Rewrite the records below, switching each "FSU" to "Florida State University" and changing nothing else. Leave the pictures out of your answer.

Start of Material for this task

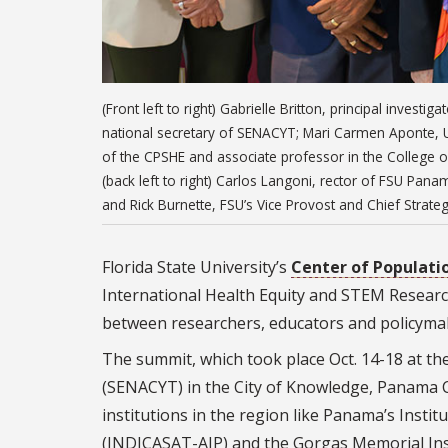
(Front left to right) Gabrielle Britton, principal inves
national secretary of SENACYT; Mari Carmen Aponte, U
of the CPSHE and associate professor in the College o
(back left to right) Carlos Langoni, rector of FSU Panam
and Rick Burnette, FSU’s Vice Provost and Chief Strateg
Florida State University’s
Center of Populatio
International Health Equity and STEM Researc
between researchers, educators and policyma
The summit, which took place Oct. 14-18 at th
(SENACYT) in the City of Knowledge, Panama Ci
institutions in the region like Panama’s Insti
(INDICASAT-AIP) and the Gorgas Memorial Inst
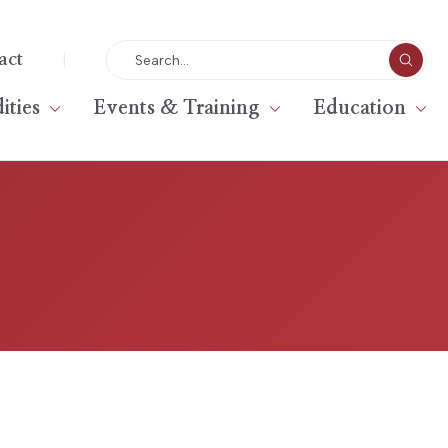
|
act
ties
Events & Training
Education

End of Material for this task

• Reply to the exercise
(Front left to right) Gabrielle Britton, principal inves
national secretary of SENACYT; Mari Carmen Aponte, U
of the CPSHE and associate professor in the College o
(back left to right) Carlos Langoni, rector of Florida State University Panam
and Rick Burnette, Florida State University’s Vice Provost and Chief Strateg
Florida State University’s
Center of Populatio
International Health Equity and STEM Researc
between researchers, educators and policyma
The summit, which took place Oct. 14-18 at th
(SENACYT) in the City of Knowledge, Panama Ci
institutions in the region like Panama’s Insti
(INDICASAT-AIP) and the Gorgas Memorial Inst
|
act
ties
Events & Training
Education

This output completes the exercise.